■ Data:
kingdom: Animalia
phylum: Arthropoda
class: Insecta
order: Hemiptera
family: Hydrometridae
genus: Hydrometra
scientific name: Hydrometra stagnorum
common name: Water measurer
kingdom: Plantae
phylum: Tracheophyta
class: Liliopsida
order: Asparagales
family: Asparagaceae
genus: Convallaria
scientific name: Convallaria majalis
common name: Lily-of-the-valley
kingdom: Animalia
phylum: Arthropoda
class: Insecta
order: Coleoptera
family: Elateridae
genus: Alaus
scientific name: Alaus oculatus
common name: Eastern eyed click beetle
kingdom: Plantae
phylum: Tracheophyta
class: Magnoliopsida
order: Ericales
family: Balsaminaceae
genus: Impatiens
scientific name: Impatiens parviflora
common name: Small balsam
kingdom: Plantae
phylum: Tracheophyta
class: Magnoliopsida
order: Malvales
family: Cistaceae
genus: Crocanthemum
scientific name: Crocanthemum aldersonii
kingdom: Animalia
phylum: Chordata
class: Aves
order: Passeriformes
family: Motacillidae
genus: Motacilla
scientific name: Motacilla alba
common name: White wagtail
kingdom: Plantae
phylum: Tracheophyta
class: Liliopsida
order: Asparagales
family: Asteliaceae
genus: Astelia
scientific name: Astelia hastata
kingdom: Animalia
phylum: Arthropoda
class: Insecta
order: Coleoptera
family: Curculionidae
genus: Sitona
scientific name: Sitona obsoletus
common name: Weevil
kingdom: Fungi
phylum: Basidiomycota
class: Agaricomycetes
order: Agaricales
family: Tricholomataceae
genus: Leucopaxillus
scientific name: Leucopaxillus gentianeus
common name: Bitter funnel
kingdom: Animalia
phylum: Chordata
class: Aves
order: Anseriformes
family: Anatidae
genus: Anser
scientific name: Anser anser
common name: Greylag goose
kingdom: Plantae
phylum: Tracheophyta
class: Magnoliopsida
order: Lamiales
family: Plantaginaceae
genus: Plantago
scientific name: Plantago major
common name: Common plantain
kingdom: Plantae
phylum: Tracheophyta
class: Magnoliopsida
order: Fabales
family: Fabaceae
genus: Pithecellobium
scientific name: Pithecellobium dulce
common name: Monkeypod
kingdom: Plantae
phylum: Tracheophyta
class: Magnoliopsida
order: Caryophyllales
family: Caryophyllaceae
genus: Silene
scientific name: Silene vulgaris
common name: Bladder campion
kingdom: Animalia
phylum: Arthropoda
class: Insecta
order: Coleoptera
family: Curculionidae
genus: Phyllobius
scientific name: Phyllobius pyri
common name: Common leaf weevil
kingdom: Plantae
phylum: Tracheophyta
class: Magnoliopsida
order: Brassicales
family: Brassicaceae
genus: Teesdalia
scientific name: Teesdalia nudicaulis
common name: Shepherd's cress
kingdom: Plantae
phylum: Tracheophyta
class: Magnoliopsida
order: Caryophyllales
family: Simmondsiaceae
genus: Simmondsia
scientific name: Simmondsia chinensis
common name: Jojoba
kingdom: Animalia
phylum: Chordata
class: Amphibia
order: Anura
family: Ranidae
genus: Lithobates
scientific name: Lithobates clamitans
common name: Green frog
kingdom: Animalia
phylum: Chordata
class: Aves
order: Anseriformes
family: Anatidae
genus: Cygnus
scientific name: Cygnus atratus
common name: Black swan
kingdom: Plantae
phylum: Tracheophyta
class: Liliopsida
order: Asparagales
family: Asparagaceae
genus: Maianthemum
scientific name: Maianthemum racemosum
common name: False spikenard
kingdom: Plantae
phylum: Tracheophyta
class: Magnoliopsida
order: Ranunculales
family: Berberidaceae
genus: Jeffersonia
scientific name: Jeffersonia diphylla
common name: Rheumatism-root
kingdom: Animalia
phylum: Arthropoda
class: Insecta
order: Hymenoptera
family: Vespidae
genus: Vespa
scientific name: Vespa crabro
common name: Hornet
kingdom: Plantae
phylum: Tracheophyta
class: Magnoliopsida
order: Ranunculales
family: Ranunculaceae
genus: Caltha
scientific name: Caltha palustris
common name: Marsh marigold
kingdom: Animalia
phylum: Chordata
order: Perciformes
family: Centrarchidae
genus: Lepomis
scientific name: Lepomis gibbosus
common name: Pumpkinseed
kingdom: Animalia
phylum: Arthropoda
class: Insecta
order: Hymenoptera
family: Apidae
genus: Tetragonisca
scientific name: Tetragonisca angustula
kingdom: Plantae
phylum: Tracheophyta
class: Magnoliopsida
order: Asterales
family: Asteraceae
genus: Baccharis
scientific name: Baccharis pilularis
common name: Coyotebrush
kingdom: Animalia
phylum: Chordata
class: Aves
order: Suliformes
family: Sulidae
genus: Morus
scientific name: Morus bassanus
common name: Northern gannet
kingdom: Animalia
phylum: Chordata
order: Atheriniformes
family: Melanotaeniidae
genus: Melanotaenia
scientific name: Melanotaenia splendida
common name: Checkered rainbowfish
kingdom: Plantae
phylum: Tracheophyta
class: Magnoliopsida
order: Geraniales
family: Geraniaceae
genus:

■ Challenge:
Quote every line of the data above word for word, in the same order and without changing anything.

■ The reply:
kingdom: Animalia
phylum: Arthropoda
class: Insecta
order: Hemiptera
family: Hydrometridae
genus: Hydrometra
scientific name: Hydrometra stagnorum
common name: Water measurer
kingdom: Plantae
phylum: Tracheophyta
class: Liliopsida
order: Asparagales
family: Asparagaceae
genus: Convallaria
scientific name: Convallaria majalis
common name: Lily-of-the-valley
kingdom: Animalia
phylum: Arthropoda
class: Insecta
order: Coleoptera
family: Elateridae
genus: Alaus
scientific name: Alaus oculatus
common name: Eastern eyed click beetle
kingdom: Plantae
phylum: Tracheophyta
class: Magnoliopsida
order: Ericales
family: Balsaminaceae
genus: Impatiens
scientific name: Impatiens parviflora
common name: Small balsam
kingdom: Plantae
phylum: Tracheophyta
class: Magnoliopsida
order: Malvales
family: Cistaceae
genus: Crocanthemum
scientific name: Crocanthemum aldersonii
kingdom: Animalia
phylum: Chordata
class: Aves
order: Passeriformes
family: Motacillidae
genus: Motacilla
scientific name: Motacilla alba
common name: White wagtail
kingdom: Plantae
phylum: Tracheophyta
class: Liliopsida
order: Asparagales
family: Asteliaceae
genus: Astelia
scientific name: Astelia hastata
kingdom: Animalia
phylum: Arthropoda
class: Insecta
order: Coleoptera
family: Curculionidae
genus: Sitona
scientific name: Sitona obsoletus
common name: Weevil
kingdom: Fungi
phylum: Basidiomycota
class: Agaricomycetes
order: Agaricales
family: Tricholomataceae
genus: Leucopaxillus
scientific name: Leucopaxillus gentianeus
common name: Bitter funnel
kingdom: Animalia
phylum: Chordata
class: Aves
order: Anseriformes
family: Anatidae
genus: Anser
scientific name: Anser anser
common name: Greylag goose
kingdom: Plantae
phylum: Tracheophyta
class: Magnoliopsida
order: Lamiales
family: Plantaginaceae
genus: Plantago
scientific name: Plantago major
common name: Common plantain
kingdom: Plantae
phylum: Tracheophyta
class: Magnoliopsida
order: Fabales
family: Fabaceae
genus: Pithecellobium
scientific name: Pithecellobium dulce
common name: Monkeypod
kingdom: Plantae
phylum: Tracheophyta
class: Magnoliopsida
order: Caryophyllales
family: Caryophyllaceae
genus: Silene
scientific name: Silene vulgaris
common name: Bladder campion
kingdom: Animalia
phylum: Arthropoda
class: Insecta
order: Coleoptera
family: Curculionidae
genus: Phyllobius
scientific name: Phyllobius pyri
common name: Common leaf weevil
kingdom: Plantae
phylum: Tracheophyta
class: Magnoliopsida
order: Brassicales
family: Brassicaceae
genus: Teesdalia
scientific name: Teesdalia nudicaulis
common name: Shepherd's cress
kingdom: Plantae
phylum: Tracheophyta
class: Magnoliopsida
order: Caryophyllales
family: Simmondsiaceae
genus: Simmondsia
scientific name: Simmondsia chinensis
common name: Jojoba
kingdom: Animalia
phylum: Chordata
class: Amphibia
order: Anura
family: Ranidae
genus: Lithobates
scientific name: Lithobates clamitans
common name: Green frog
kingdom: Animalia
phylum: Chordata
class: Aves
order: Anseriformes
family: Anatidae
genus: Cygnus
scientific name: Cygnus atratus
common name: Black swan
kingdom: Plantae
phylum: Tracheophyta
class: Liliopsida
order: Asparagales
family: Asparagaceae
genus: Maianthemum
scientific name: Maianthemum racemosum
common name: False spikenard
kingdom: Plantae
phylum: Tracheophyta
class: Magnoliopsida
order: Ranunculales
family: Berberidaceae
genus: Jeffersonia
scientific name: Jeffersonia diphylla
common name: Rheumatism-root
kingdom: Animalia
phylum: Arthropoda
class: Insecta
order: Hymenoptera
family: Vespidae
genus: Vespa
scientific name: Vespa crabro
common name: Hornet
kingdom: Plantae
phylum: Tracheophyta
class: Magnoliopsida
order: Ranunculales
family: Ranunculaceae
genus: Caltha
scientific name: Caltha palustris
common name: Marsh marigold
kingdom: Animalia
phylum: Chordata
order: Perciformes
family: Centrarchidae
genus: Lepomis
scientific name: Lepomis gibbosus
common name: Pumpkinseed
kingdom: Animalia
phylum: Arthropoda
class: Insecta
order: Hymenoptera
family: Apidae
genus: Tetragonisca
scientific name: Tetragonisca angustula
kingdom: Plantae
phylum: Tracheophyta
class: Magnoliopsida
order: Asterales
family: Asteraceae
genus: Baccharis
scientific name: Baccharis pilularis
common name: Coyotebrush
kingdom: Animalia
phylum: Chordata
class: Aves
order: Suliformes
family: Sulidae
genus: Morus
scientific name: Morus bassanus
common name: Northern gannet
kingdom: Animalia
phylum: Chordata
order: Atheriniformes
family: Melanotaeniidae
genus: Melanotaenia
scientific name: Melanotaenia splendida
common name: Checkered rainbowfish
kingdom: Plantae
phylum: Tracheophyta
class: Magnoliopsida
order: Geraniales
family: Geraniaceae
genus:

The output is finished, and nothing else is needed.